**** EXTRACT TO READ ****

Children of the computer graphics generation, my kids are too young to appreciate the kitsch value of the map, which was primitive even when I was young. (Danny did, however, remember the fishhook configuration of Union troops, so it wasn’t a complete loss.)

Under a guide’s command

I debated how best to tour the battlefields. One of the great regrets of my life is that I never videotaped my father’s Gettysburg tour, and I must admit that after years of nonuse, my own narrative has grown sketchy. If we had visited during the summer — we were there in the spring — there would have been many ranger-led walks and battlefield tours from which to choose. But I wasn’t sure a group tour was the right thing for us anyway: I wanted the kids to be able to run around and ask questions and, most important, not bother anyone.

**** DATA SECTION ****

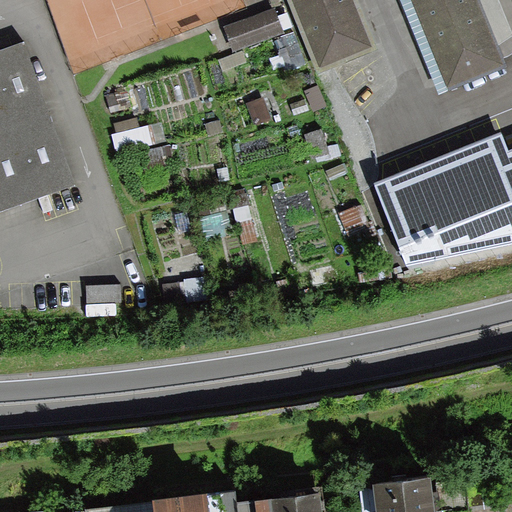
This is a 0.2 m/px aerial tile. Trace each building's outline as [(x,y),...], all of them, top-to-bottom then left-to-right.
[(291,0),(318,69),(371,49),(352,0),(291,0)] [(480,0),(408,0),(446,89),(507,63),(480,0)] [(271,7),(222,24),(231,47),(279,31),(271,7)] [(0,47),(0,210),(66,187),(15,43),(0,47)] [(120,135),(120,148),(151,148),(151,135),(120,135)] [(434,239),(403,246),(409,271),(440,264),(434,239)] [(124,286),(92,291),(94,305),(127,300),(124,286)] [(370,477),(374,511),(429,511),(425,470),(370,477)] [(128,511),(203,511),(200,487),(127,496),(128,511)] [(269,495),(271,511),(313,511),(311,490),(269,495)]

****
**** DATA SECTION ****

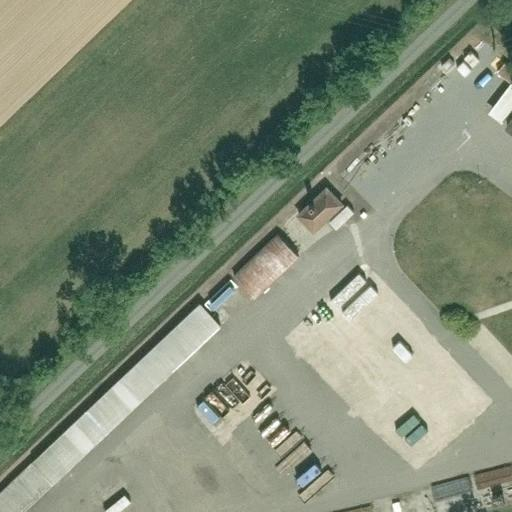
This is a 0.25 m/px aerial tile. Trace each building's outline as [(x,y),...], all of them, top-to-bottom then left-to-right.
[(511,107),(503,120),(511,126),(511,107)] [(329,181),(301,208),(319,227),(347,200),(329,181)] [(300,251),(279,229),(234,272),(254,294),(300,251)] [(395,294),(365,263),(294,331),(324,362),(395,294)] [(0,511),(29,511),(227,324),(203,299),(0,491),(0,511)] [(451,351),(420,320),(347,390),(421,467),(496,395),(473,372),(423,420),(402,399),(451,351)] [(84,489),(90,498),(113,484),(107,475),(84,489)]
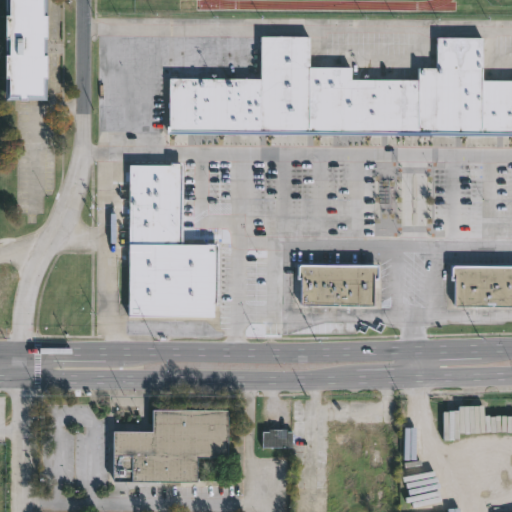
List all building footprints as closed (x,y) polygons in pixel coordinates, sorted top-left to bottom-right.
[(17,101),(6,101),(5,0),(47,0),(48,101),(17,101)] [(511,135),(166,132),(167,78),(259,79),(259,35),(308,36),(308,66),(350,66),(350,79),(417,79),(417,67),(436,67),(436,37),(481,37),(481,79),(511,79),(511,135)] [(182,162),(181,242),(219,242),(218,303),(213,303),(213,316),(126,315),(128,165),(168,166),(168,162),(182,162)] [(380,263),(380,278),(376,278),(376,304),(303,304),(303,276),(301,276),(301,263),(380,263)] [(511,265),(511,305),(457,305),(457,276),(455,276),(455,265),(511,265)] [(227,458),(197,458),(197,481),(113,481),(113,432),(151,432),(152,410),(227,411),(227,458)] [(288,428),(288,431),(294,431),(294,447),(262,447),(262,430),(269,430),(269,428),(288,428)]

****
**** DATA SECTION ****

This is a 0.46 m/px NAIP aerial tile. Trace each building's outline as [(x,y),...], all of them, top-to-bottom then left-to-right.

****

> _EXERCISE A_
In the passage about touring Gettysburg, why was the writer unsure a group tour suited the family? Answer in one to three sentences.
> _EXERCISE B_
According to the passage about touring Gettysburg, in which season did the family visit?
> _EXERCISE C_
Carry on the passage about touring Gettysburg from its final sentence.

> _WRITTEN RESPONSE A_
The writer wanted the kids to be free to run around and ask questions and, most of all, not to bother anyone. A group tour seemed unlikely to allow that.

> _WRITTEN RESPONSE B_
They visited in the spring.

> _WRITTEN RESPONSE C_
A friend had told me I could hire a guide to travel with us in our car. So I approached the man at the information counter and pointed to my children, catching Fiona mid-cartwheel. “These are my children,” I said, trying not to sound apologetic. “Would a guide be a good way to see the battlefield?”

Yes, he assured me. The guide would be happy to tailor the experience to meet the needs of the children. Yes, we could concentrate on Little Round Top and Devil’s Den. Yes, there would be plenty of running-around time. So having signed up for a half-hour hence, we ran out, grabbed some lunch and a couple of plastic swords for old times’ sake and returned to meet our guide.

I had vaguely hoped for someone a bit collegiate, easy with kids and a bit jokey. Instead, we watched as Suzanne Harbach approached.

About 5 feet tall, with ramrod posture, a military blue coat and a cap perched on her white hair, she could not have been more no-nonsense.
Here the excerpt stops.